Katakan, harus apa aku?
"Meski rasa datang dan pergi semaunya, tolong, wahai luka, kau jangan datang jika enggan pergi."
Gadis berkulit putih itu berteriak kegirangan. Kini ia tengah menikmati senja di atas bukit, duduk bersantai di sana bersama pemuda yang dia panggil Kakak. Nyaman, kata itulah yang kini mereka rasakan. Selepas penat dengan kuliah, menikmati indahnya alam memang sangat cocok."Seru enggak?" tanya pemuda tinggi dengan senyum puas. Senang bisa melihat Joya Avara kecilnya bahagia.
Gadis itu pun mengangguk mantap, tidak lupa memamerkan senyum lebarnya, yang sungguh itu selalu membuat semua pria terpikat.
Joya lalu menutup matanya sambil menikmati angin yang berembus ke arahnya, hingga sesekali membuat rambutnya terbang ke belakang.Hari yang Amir Gintan lewati dengan Joya, membuat secercah harapan muncul di hatinya. Berharap akan ada kesempatan untuknya kembali kepada gadis itu. Ya, Amir sadar Joya sedang tidak dalam keadaan baik, tetapi dia ingin kembali seperti dulu saat mereka bersama.
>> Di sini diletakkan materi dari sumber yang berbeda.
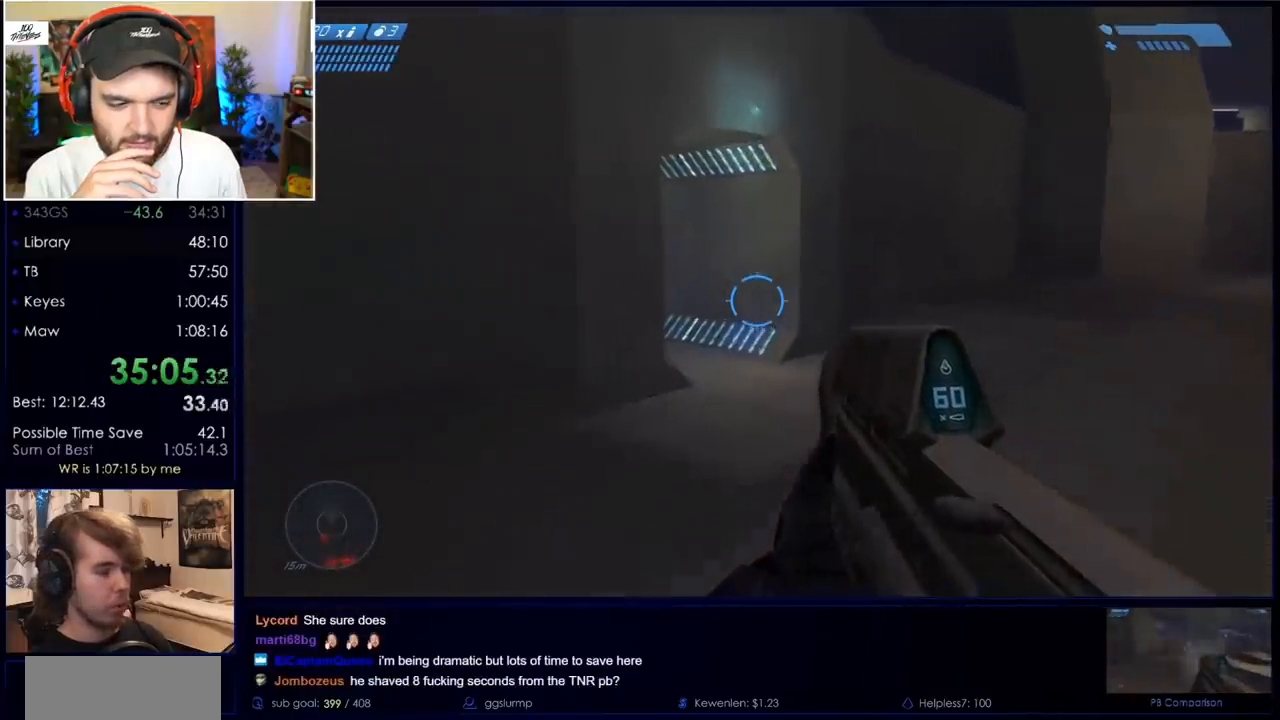
{"keys": ["w"], "mouse": [], "events": []}
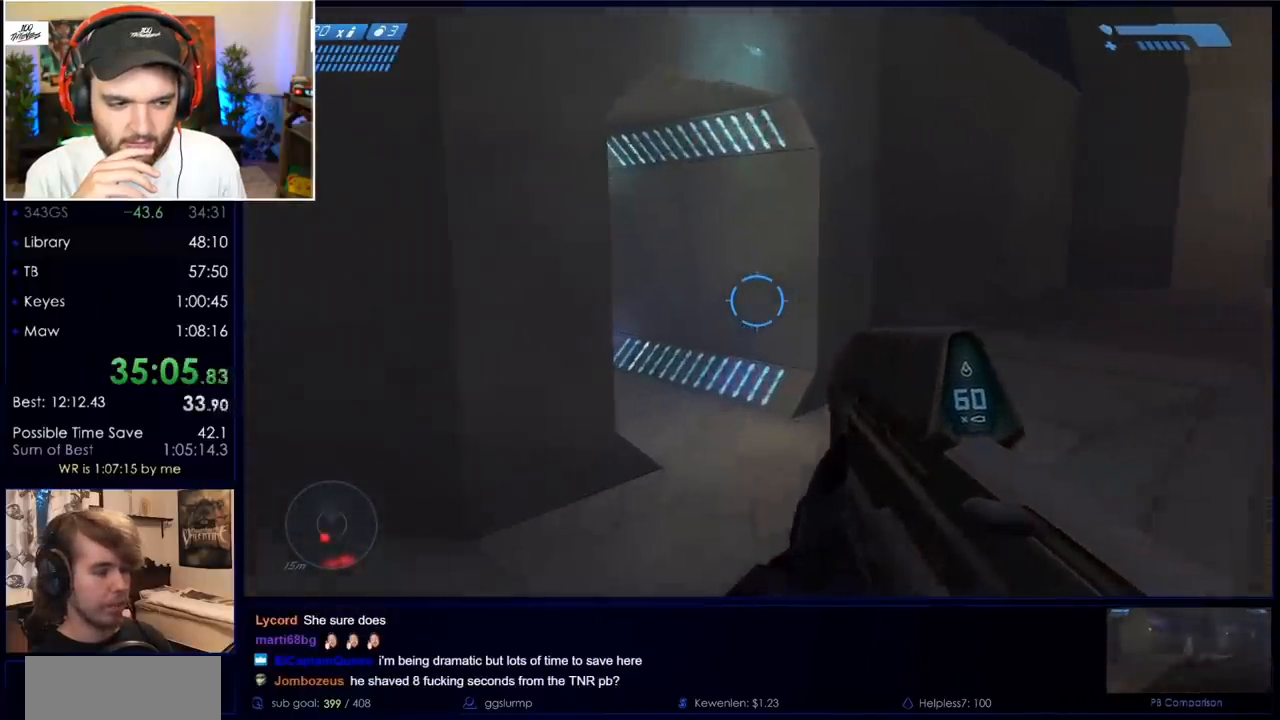
{"keys": ["w"], "mouse": ["mb5"], "events": [[450, "mouse_mb5", "down"]]}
Amir ingin seperti dulu saat melewati segalanya bersama, meski beberapa tahun dia telah pergi meninggalkan Joya saat gadis itu terpuruk. Namun, anehnya gadis itu tidak mengingat kejadian tersebut. Sontak, muncul pertanyaan, apa hal itu traumatis untuk Joya? Pasalnya Dokter mengatakan Joya hanya melupakan hal traumatis. Anehnya, Joya tetap ingat padanya, tetapi tidak dengan kejadian saat kepergiannya.
Melihat anak rambut Joya menghalangi wajah, Amir berusaha menyelipkan di telinga gadis itu. "Sampai segitunya biarin muka kamu ketutup rambut panjang kamu?"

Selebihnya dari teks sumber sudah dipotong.